While total LDH content may not be very specific to a particular tissue type, the differential expression pattern of its isoforms is more useful in determining the cellular metabolic status of the diseased tissue. In different types of cancers, increased expression of different LDH isoforms, for example, LDH 1(LDHB) in lung cancer [10
] and LDH 5 in colorectal, melanoma, breast cancer and endometrial cancers [11
], are found correlated with the progressive stages of malignancies. The present observation has shown significantly elevated expression of serum LDH 3 and 4 in GBC as compared to other isoforms.
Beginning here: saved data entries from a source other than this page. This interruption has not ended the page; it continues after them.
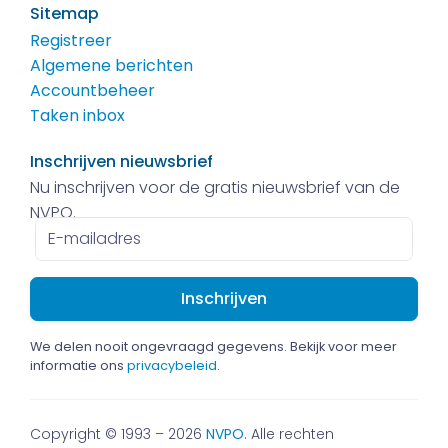
Sitemap
Registreer
Algemene berichten
Accountbeheer
Taken inbox
Inschrijven nieuwsbrief
Nu inschrijven voor de gratis nieuwsbrief van de
NVPO.
E-
mailadres
We delen nooit ongevraagd gegevens. Bekijk voor meer
informatie ons
privacybeleid
.
Copyright © 1993 – 2026
NVPO
. Alle rechten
It appears interesting as these isoforms have earlier been shown specific to lung tissues (LDH 3) or liver (LDH 4) [8
]. In GBC, cholelithiasis or chronic cholecystitis, the increased expression of LDH 3 and 4 may be a consequence of the obstructions in the release of bile juice or disturbance in the cellular functions of inflamed tissue and are not specific to only lungs or liver as reported earlier [8
]. So far, no similar or related observation has yet been reported in the context of gall bladder diseases. The generally accepted major risk factors of gall bladder cancer include cholelithiasis and chronic cholecystitis. The epidemiological studies from our lab and others also suggest cholelithiasis as a major risk factor of gall bladder cancer [3
]. The presence of stone in cholelithiatic and inflammation in chronic cholecystitic gall bladder might potentially cause disturbance in the cellular glycolytic pathway. The relatively lower values of these isoforms in cholelithiasis or chronic cholecystitis (but significantly more than that of controls) as compared to GBC may be considered as an indication of more severe condition likely to come or a possible step towards gall bladder carcinogenesis. Thus, the significantly higher levels of LDH in gall bladder cancer and significantly lower level in cholelithiasis patients as compared to chronic cholecystitis and controls may have direct or indirect association with the advancement of pathogenesis or tumorgenesis. The conversion of pyruvate to lactate may likely be at lower rate in benign or cholelithiatic or chronic cholecystitic cells under the hypoxic environment, as compared to that in the advanced stages of gall bladder cancer. The increased cellular stress due to inflammatory reactions in chronic cholecystitic tissues is expected to raise the level of cellular LDH. We, therefore, suggest that the assessment of LDH 3 and 4 expression pattern alone or in association with other markers in the blood sera of gall bladder cancer, cholelithiasis and chronic cholecystitis may serve as diagnostic or prognostic marker in gall bladder cancer. The present observation is a pilot study and part of an ongoing study to search for an early diagnostic marker in GBC. Increasing the sample size of each clinical state may provide further support to the present observation. Interestingly, a recent study by Le et al. [7
] demonstrated that LDH A (LDH5) is needed for tumor progression, however, selective inhibition of metabolic activities of cancer cells, including expression of LDH 5, using small drugs like molecules, such as FX 11 [3-dydroxy-6-methyl-7(phenylmethyl)-4propylnaphthalene-1-carboxylic acid], may control the tumor growth. In this context, our observation is significant and provides first hand information for further research on the role of LDH-3 and 4 in gallbladder cancer pathogenesis.